[Collected data]

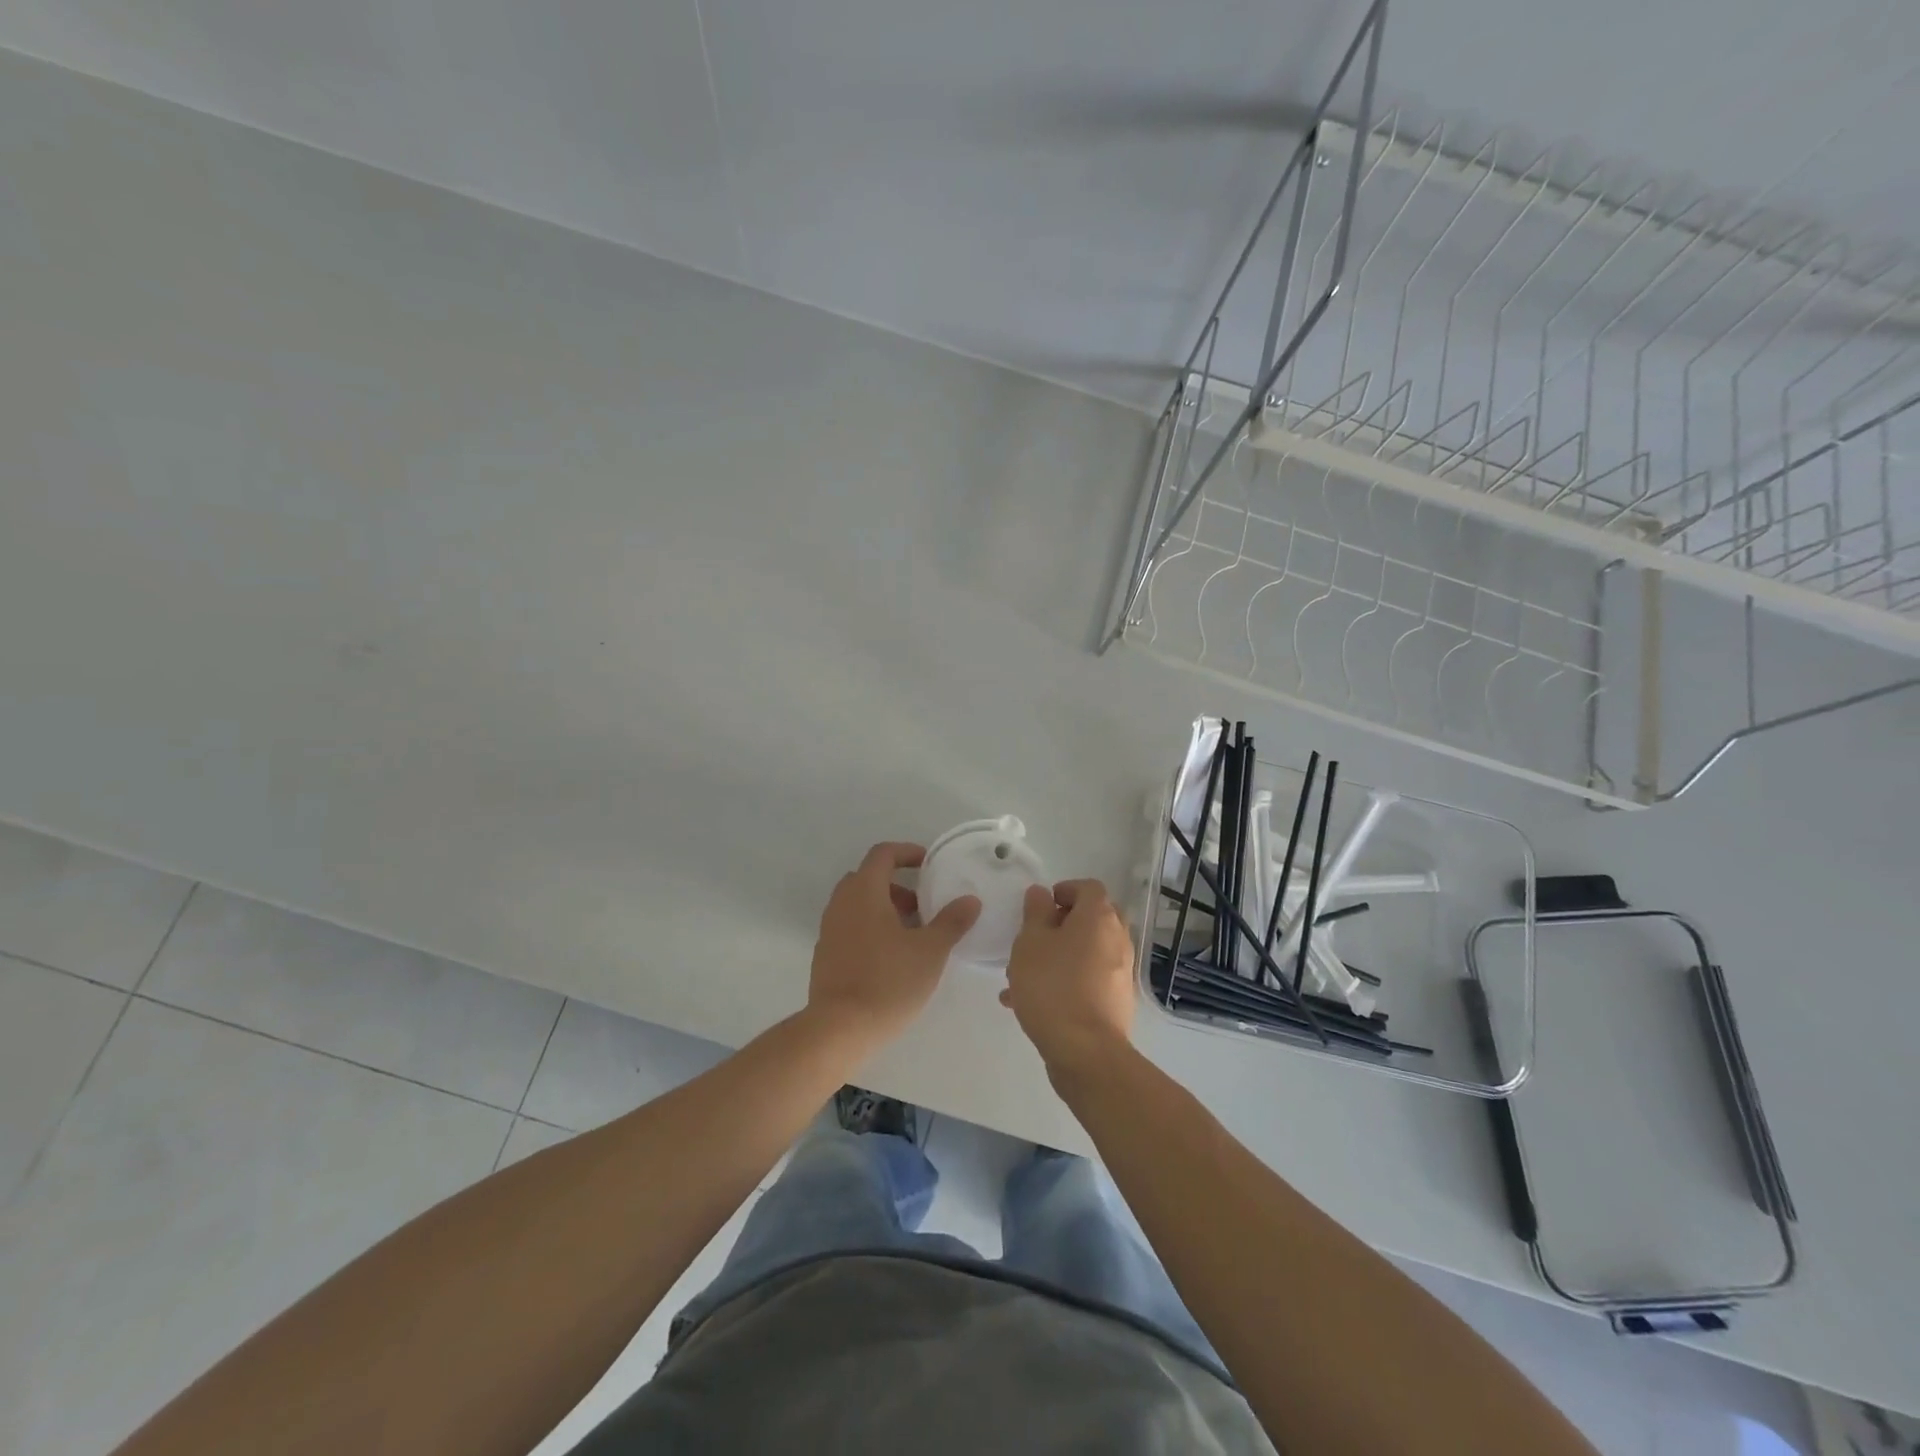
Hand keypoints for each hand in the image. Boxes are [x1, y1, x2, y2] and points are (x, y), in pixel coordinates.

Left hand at [808, 842, 979, 1046]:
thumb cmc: (888, 981)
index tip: (928, 864)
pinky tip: (890, 959)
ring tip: (912, 936)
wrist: (840, 1028)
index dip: (906, 852)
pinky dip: (870, 929)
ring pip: (858, 904)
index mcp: (864, 891)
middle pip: (868, 878)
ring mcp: (829, 930)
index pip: (882, 854)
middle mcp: (841, 903)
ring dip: (884, 909)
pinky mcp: (824, 955)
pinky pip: (849, 927)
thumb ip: (952, 922)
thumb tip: (970, 900)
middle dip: (897, 886)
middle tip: (922, 907)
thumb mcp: (930, 951)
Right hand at [1001, 879, 1137, 1076]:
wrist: (1085, 1052)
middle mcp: (1117, 939)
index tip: (1040, 906)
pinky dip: (1064, 981)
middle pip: (1090, 919)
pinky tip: (1030, 1004)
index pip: (1088, 887)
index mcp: (1099, 917)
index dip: (1063, 890)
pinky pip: (1087, 979)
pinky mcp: (1116, 1001)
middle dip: (1059, 926)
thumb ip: (1035, 912)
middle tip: (1032, 940)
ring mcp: (1120, 972)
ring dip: (1057, 957)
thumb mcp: (1030, 942)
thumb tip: (1042, 893)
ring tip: (1019, 978)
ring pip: (1085, 952)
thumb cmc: (1053, 986)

--- Assigned task ---
Look above for the line holding "ring pip: (858, 904)". Print it and every line after it, exactly, through the line holding "middle dip: (897, 886)".

--- Solution to the exercise ---
ring pip: (858, 904)
index mcp: (864, 891)
middle pip: (868, 878)
ring mcp: (829, 930)
index pip: (882, 854)
middle mcp: (841, 903)
ring dip: (884, 909)
pinky mcp: (824, 955)
pinky pip: (849, 927)
thumb ip: (952, 922)
thumb tip: (970, 900)
middle dip: (897, 886)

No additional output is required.